Table of contents

Load and access data for DSX Local

Your notebook can load and access data from these databases and services using the following methods.

Tip: For local data sets that are small (for example, reference data) and only applicable to one project, store them as assets in the project. Local data sets stored as assets are versioned just like the other project files, and an individual copy is maintained for each of the collaborators. For local data sets that are large, common, or governed by a strict life cycle policy, store them in a library instead. Assets stored in a library are not versioned, and a single copy is maintained that can be accessed by all authorized users. Libraries can be configured to be readable by only a selected list of users.

When developing models and other analytics assets, you should run data preparation on demand and store a copy of that prepared data. As you create scripts for use in your project release, you should include any necessary data preparation step as part of each script. For example, when you are evaluating a model in deployment, you should prepare the data just before running the evaluation so that it is done against the most recent data available.

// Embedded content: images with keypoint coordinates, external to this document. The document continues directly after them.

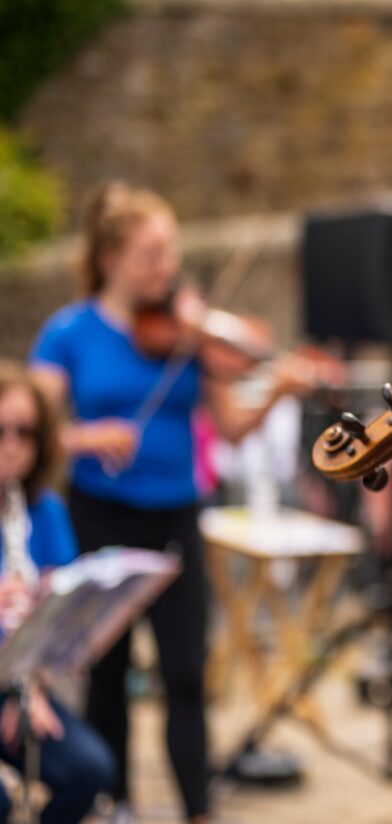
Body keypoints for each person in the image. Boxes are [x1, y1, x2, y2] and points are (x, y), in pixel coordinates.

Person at [29, 182, 319, 823]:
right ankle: (118, 803)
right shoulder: (69, 333)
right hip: (99, 513)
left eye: (170, 253)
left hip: (177, 513)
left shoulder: (190, 332)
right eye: (152, 255)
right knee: (107, 673)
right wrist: (84, 436)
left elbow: (234, 426)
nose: (168, 269)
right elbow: (30, 431)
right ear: (111, 259)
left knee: (187, 670)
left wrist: (275, 390)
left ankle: (197, 807)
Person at [0, 360, 117, 823]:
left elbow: (63, 615)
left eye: (25, 432)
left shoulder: (43, 510)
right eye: (0, 429)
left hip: (19, 684)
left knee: (91, 771)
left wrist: (30, 691)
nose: (11, 445)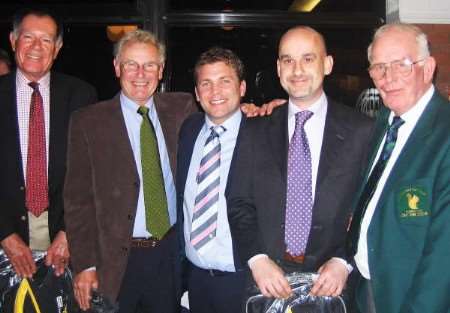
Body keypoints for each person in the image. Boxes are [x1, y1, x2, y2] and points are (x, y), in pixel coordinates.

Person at [227, 25, 373, 304]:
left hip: (331, 286)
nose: (297, 70)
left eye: (308, 58)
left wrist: (344, 261)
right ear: (278, 68)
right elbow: (238, 202)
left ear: (327, 64)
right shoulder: (254, 130)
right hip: (268, 284)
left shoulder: (361, 131)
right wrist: (257, 260)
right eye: (287, 60)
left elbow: (369, 208)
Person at [64, 29, 198, 313]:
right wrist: (85, 265)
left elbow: (221, 114)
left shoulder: (181, 108)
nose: (140, 73)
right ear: (116, 67)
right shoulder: (88, 122)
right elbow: (77, 202)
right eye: (131, 64)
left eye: (149, 64)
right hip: (114, 261)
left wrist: (261, 110)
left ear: (161, 70)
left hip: (168, 255)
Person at [347, 23, 450, 313]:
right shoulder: (384, 121)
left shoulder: (445, 134)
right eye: (378, 67)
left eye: (401, 65)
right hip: (367, 288)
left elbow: (444, 258)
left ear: (428, 68)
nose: (387, 78)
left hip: (411, 299)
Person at [0, 8, 97, 279]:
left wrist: (68, 232)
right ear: (13, 40)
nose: (36, 47)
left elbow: (91, 173)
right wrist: (5, 235)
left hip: (64, 244)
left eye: (46, 40)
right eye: (28, 37)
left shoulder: (82, 95)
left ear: (57, 48)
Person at [176, 47, 247, 313]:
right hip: (195, 278)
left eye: (224, 81)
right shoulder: (190, 129)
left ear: (242, 87)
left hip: (243, 278)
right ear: (196, 93)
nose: (214, 92)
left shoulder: (262, 132)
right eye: (206, 83)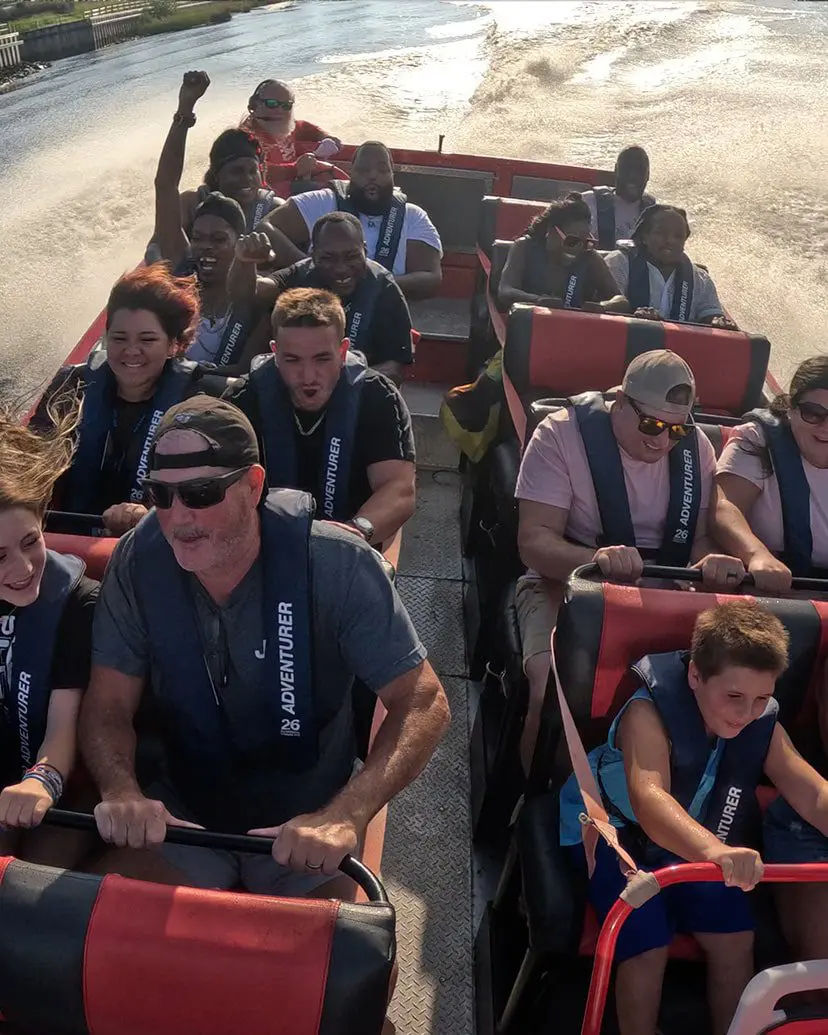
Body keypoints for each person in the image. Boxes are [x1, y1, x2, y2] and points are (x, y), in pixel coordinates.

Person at [79, 395, 449, 898]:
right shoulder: (136, 564)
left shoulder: (339, 566)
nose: (178, 517)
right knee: (92, 938)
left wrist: (345, 814)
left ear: (253, 486)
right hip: (179, 820)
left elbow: (424, 701)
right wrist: (121, 790)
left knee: (339, 964)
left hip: (306, 828)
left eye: (202, 492)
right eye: (161, 496)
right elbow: (108, 705)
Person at [560, 600, 828, 1035]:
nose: (746, 713)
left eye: (762, 698)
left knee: (736, 937)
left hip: (691, 843)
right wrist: (717, 850)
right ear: (695, 676)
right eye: (735, 697)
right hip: (613, 833)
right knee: (646, 936)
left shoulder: (762, 722)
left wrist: (714, 852)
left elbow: (813, 793)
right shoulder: (647, 712)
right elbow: (649, 800)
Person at [514, 350, 745, 774]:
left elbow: (698, 540)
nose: (662, 440)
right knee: (551, 680)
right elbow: (534, 542)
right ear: (619, 401)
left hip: (664, 593)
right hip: (569, 585)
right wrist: (595, 559)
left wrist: (711, 561)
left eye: (676, 429)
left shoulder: (698, 450)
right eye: (651, 424)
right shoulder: (560, 435)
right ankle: (534, 797)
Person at [36, 266, 227, 537]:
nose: (131, 351)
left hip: (153, 542)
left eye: (147, 339)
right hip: (61, 539)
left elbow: (206, 490)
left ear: (174, 344)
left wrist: (149, 512)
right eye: (119, 338)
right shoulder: (72, 387)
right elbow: (32, 458)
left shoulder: (199, 401)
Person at [226, 288, 416, 546]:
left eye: (322, 359)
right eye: (292, 360)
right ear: (275, 352)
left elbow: (399, 488)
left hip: (352, 544)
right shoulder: (241, 400)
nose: (308, 377)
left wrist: (356, 532)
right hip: (262, 545)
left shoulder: (377, 397)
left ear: (342, 350)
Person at [0, 401, 98, 866]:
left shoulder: (79, 605)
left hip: (64, 785)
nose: (22, 569)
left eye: (30, 542)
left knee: (31, 884)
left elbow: (63, 729)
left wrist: (39, 781)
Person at [153, 72, 272, 371]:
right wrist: (185, 108)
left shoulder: (259, 293)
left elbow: (247, 374)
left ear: (239, 242)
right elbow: (165, 186)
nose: (205, 248)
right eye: (199, 238)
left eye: (219, 240)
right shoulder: (182, 268)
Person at [230, 213, 414, 383]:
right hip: (295, 386)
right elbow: (248, 295)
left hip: (356, 392)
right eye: (328, 258)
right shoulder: (300, 274)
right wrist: (244, 262)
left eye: (351, 257)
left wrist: (337, 383)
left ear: (364, 251)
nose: (341, 268)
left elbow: (395, 368)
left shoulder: (384, 288)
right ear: (313, 255)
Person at [258, 140, 443, 300]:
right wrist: (311, 270)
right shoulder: (321, 201)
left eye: (382, 169)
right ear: (350, 173)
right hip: (321, 304)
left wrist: (378, 284)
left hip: (382, 309)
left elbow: (431, 277)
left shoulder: (413, 216)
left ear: (392, 175)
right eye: (364, 170)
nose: (372, 175)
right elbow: (264, 228)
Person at [711, 356, 828, 593]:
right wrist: (756, 555)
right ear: (791, 409)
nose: (825, 427)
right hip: (763, 589)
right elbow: (723, 507)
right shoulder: (757, 439)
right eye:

Sometimes the data provided to you might contain corrupt or inaccurate data, or might not be in a suitable structure for your use. You will need to prepare the data (clean and transform it) before you can use it for building models or performing other analytics. You can use three primary strategies:

  • Notebooks, R Studio, and the script editor can all be used to create Python or R code to prepare the data.
  • SPSS Modeller can include nodes to perform data preparation. Data Refinery can be used both to directly prepare the data and to generate an R script that can be used in a job.

You can do this interactively via a notebook or as a job running a script, notebook or SPSS Flow.